◆ PROVIDED DATA:
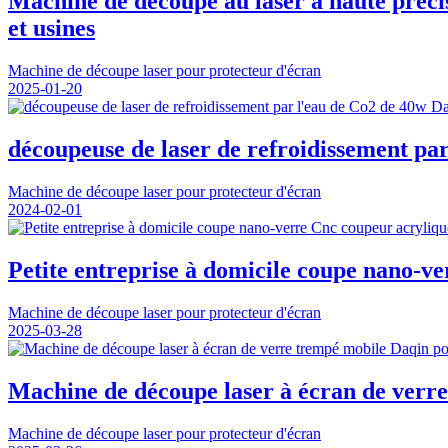
Machine de découpe au laser à haute pr
et usines
Machine de découpe laser pour protecteur d'écran
2025-01-20
découpeuse de laser de refroidissement pa
Machine de découpe laser pour protecteur d'écran
2024-02-01
Petite entreprise à domicile coupe nano-ve
Machine de découpe laser pour protecteur d'écran
2025-03-28
Machine de découpe laser à écran de verre
Machine de découpe laser pour protecteur d'écran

◆ EXERCISE OBJECTIVE: Give the preceding data back exactly, minus every picture.

◆ WRITTEN ANSWER:
Machine de découpe au laser à haute pr
et usines
Machine de découpe laser pour protecteur d'écran
2025-01-20
découpeuse de laser de refroidissement pa
Machine de découpe laser pour protecteur d'écran
2024-02-01
Petite entreprise à domicile coupe nano-ve
Machine de découpe laser pour protecteur d'écran
2025-03-28
Machine de découpe laser à écran de verre
Machine de découpe laser pour protecteur d'écran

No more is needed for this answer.